The Bronx Democratic Party backed Bill de Blasio for mayor yesterday, hoping their seal of approval would carry Mr. de Blasio further than the last Bill they endorsed–vanquished contender Bill Thompson–who conceded the race on Monday.
“Last time we elected a Democratic mayor of the City of New York, I was in college,” reflected Assemblyman Carl Heastie, chair of the Bronx Democratic Party, during a press conference in the northeast Bronx. “There’s some serious issues that are a concern not only to the city but more importantly to the Bronx and Bill [de Blasio] spoke to those issues. And we’re here to make sure the Bronx is united on this journey with him.”
The party, including Bronx Borough President Ruben Díaz Jr., had campaigned enthusiastically for Mr. Thompson, appearing at rallies and senior centers with the former comptroller and unleashing biting criticism against Mr. de Blasio as Election Day neared.
But Mr. Díaz, like Mr. de Blasio, preached the message of Democratic unity as he stood surrounded by a coterie of Bronx pols in front of the Eastwood Manor.

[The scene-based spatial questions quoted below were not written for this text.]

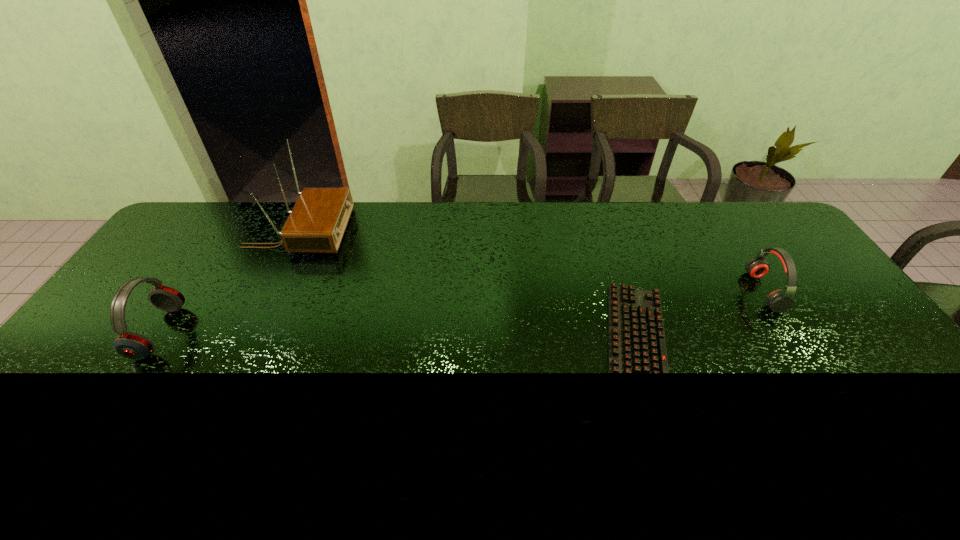
This screenshot has width=960, height=540. Identify the location of object that stands as the third closest to the rightmost object. pos(131,345).

This screenshot has width=960, height=540. In order to click on object that is the third closest to the radio_receiver in this screenshot , I will do click(x=779, y=301).

This screenshot has height=540, width=960. Identify the location of free spot that satisfies the following two spatial constraints: 1. on the front panel of the tallest object; 2. on the right side of the computer keyboard. [244, 346].

You are a GUI agent. You are given a task and a screenshot of the screen. Output one action in this format:
    pyautogui.click(x=<x>, y=<y>)
    Task: Click on the free space that satisfies the following two spatial constraints: 1. on the ear cups of the taller earphone; 2. on the left side of the shortest object
    
    Given the screenshot: What is the action you would take?
    pyautogui.click(x=151, y=346)

You are a GUI agent. You are given a task and a screenshot of the screen. Output one action in this format:
    pyautogui.click(x=<x>, y=<y>)
    Task: Click on the vacant space that satisfies the following two spatial constraints: 1. on the ear cups of the leftmost object; 2. on the back side of the second object from right to left
    
    Given the screenshot: What is the action you would take?
    pyautogui.click(x=151, y=346)

This screenshot has height=540, width=960. What are the coordinates of `free point that satisfies the following two spatial constraints: 1. on the ear cups of the leftmost object; 2. on the right side of the second object from right to left` in the screenshot? It's located at (151, 346).

The image size is (960, 540). I want to click on free space that satisfies the following two spatial constraints: 1. on the front panel of the third object from left to right; 2. on the right side of the radio_receiver, so click(244, 346).

Locate an element on the screen. The height and width of the screenshot is (540, 960). vacant space that satisfies the following two spatial constraints: 1. on the back side of the computer keyboard; 2. on the front panel of the radio_receiver is located at coordinates (601, 232).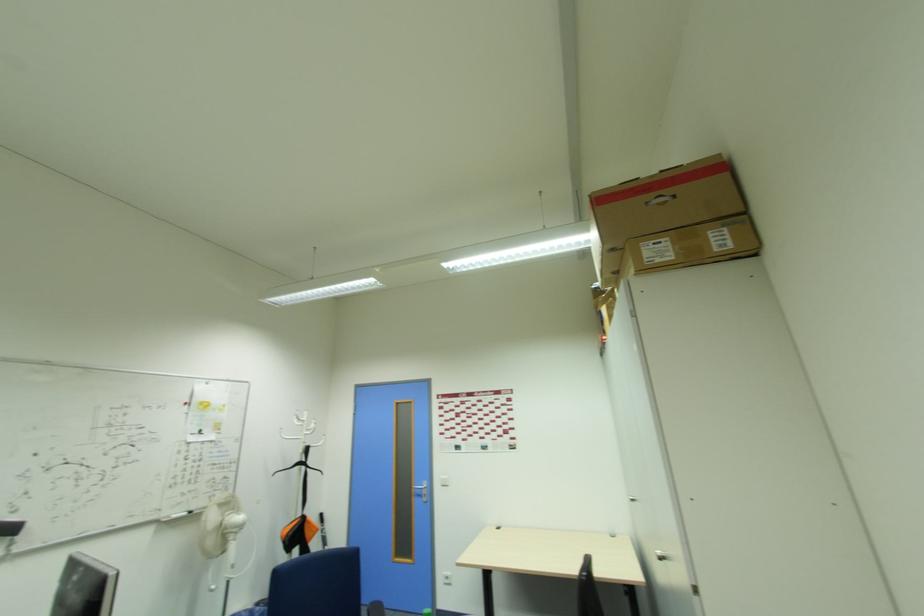
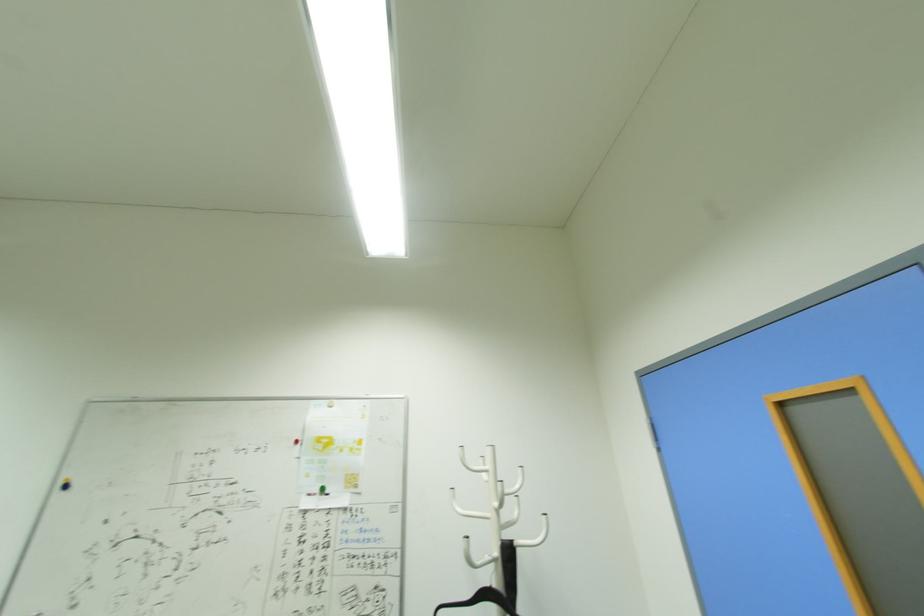
The point at (x=314, y=447) is marked in the first image. Where is the corresponding point in the second image?

(518, 544)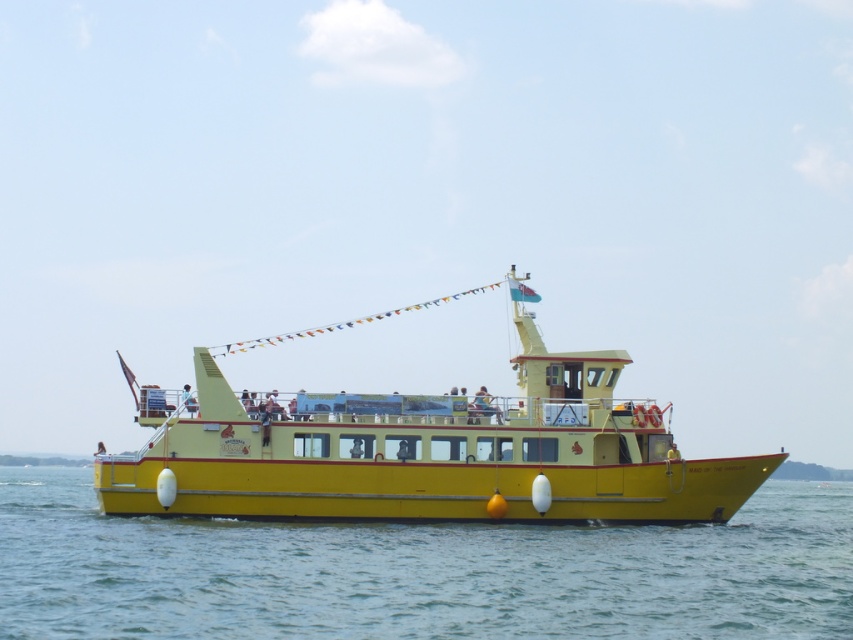
Question: Which point is closer to the camera?

Choices:
 (A) (177, 504)
 (B) (634, 564)

Answer: (B)

Question: Is yellow matte water at lower center behind yellow matte boat at center?

Choices:
 (A) yes
 (B) no

Answer: (B)

Question: Among these objects, which one is nearest to the camera?

Choices:
 (A) yellow matte water at lower center
 (B) yellow matte boat at center

Answer: (A)

Question: Which point is farther to the camera?

Choices:
 (A) (762, 465)
 (B) (399, 531)

Answer: (A)

Question: Does yellow matte water at lower center appear on the right side of yellow matte boat at center?

Choices:
 (A) no
 (B) yes

Answer: (B)

Question: Observing the image, what is the correct spatial positioning of yellow matte water at lower center in reference to yellow matte boat at center?

Choices:
 (A) right
 (B) left

Answer: (A)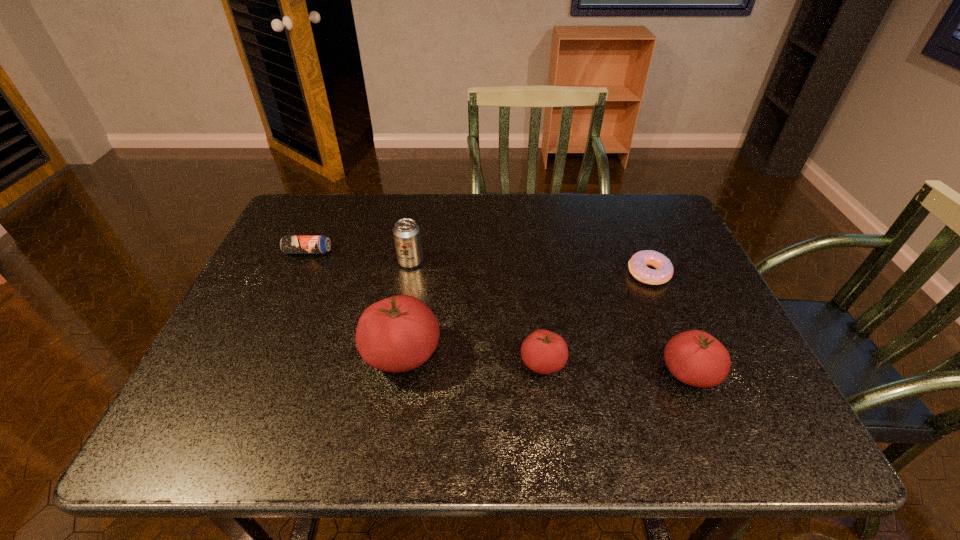
Locate an element on the screen. the tallest tomato is located at coordinates (398, 334).

You are a GUI agent. You are given a task and a screenshot of the screen. Output one action in this format:
    pyautogui.click(x=<x>, y=<y>)
    Task: Click on the leftmost tomato
    
    Given the screenshot: What is the action you would take?
    pyautogui.click(x=398, y=334)

You are a GUI agent. You are given a task and a screenshot of the screen. Output one action in this format:
    pyautogui.click(x=<x>, y=<y>)
    Task: Click on the second tomato from right to left
    The image size is (960, 540).
    Given the screenshot: What is the action you would take?
    pyautogui.click(x=544, y=352)

The width and height of the screenshot is (960, 540). In order to click on the third object from right to left in this screenshot , I will do `click(544, 352)`.

Find the location of `the second tallest tomato`. the second tallest tomato is located at coordinates (696, 358).

The height and width of the screenshot is (540, 960). I want to click on doughnut, so click(x=638, y=265).

Locate an element on the screen. Image resolution: width=960 pixels, height=540 pixels. the shorter beer can is located at coordinates (289, 244).

You are a GUI agent. You are given a task and a screenshot of the screen. Output one action in this format:
    pyautogui.click(x=<x>, y=<y>)
    Task: Click on the left beer can
    
    Given the screenshot: What is the action you would take?
    pyautogui.click(x=289, y=244)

“We’re calling on all Democrats, all Democrats from the Bronx and the City of New York tonight to unite around Bill de Blasio,” said Mr. Díaz, suddenly embracing Mr. de Blasio’s talking points. “We did so because of Bill’s message of inequality, Bill’s message of many New Yorkers being left behind, in many ways those that you see standing with us today, the Bronx elected officials, we represent a good deal of those individuals in New York who have been left behind.”
The county is just the latest of many groups that have flipped their support to Mr. de Blasio since last Tuesday’s primary win. The Democratic county organizations, diminished in power from their 20th century heyday, had snubbed Mr. de Blasio in the first round, with the most powerful operations–Queens, Brooklyn and the Bronx–going for Mr. Thompson or the third-place finisher, Council Speaker Christine Quinn. Nonetheless, Mr. de Blasio, now the front-runner in the general election, had only kind words for the party machinery that once rejected him.
“Look, the primary and general election are two different things and I want to say clearly that I’m really moved and appreciative of the kind of unity we’ve seen in the last few days in the Democratic Party,” Mr. de Blasio insisted. “As Democrats, we’ve also seen what it looks like when we’re not unified in the general election. A lot of bad things happened to this city as a result of that.”
Mr. de Blasio faces Republican Joe Lhota and a slate of independent candidates in the November election.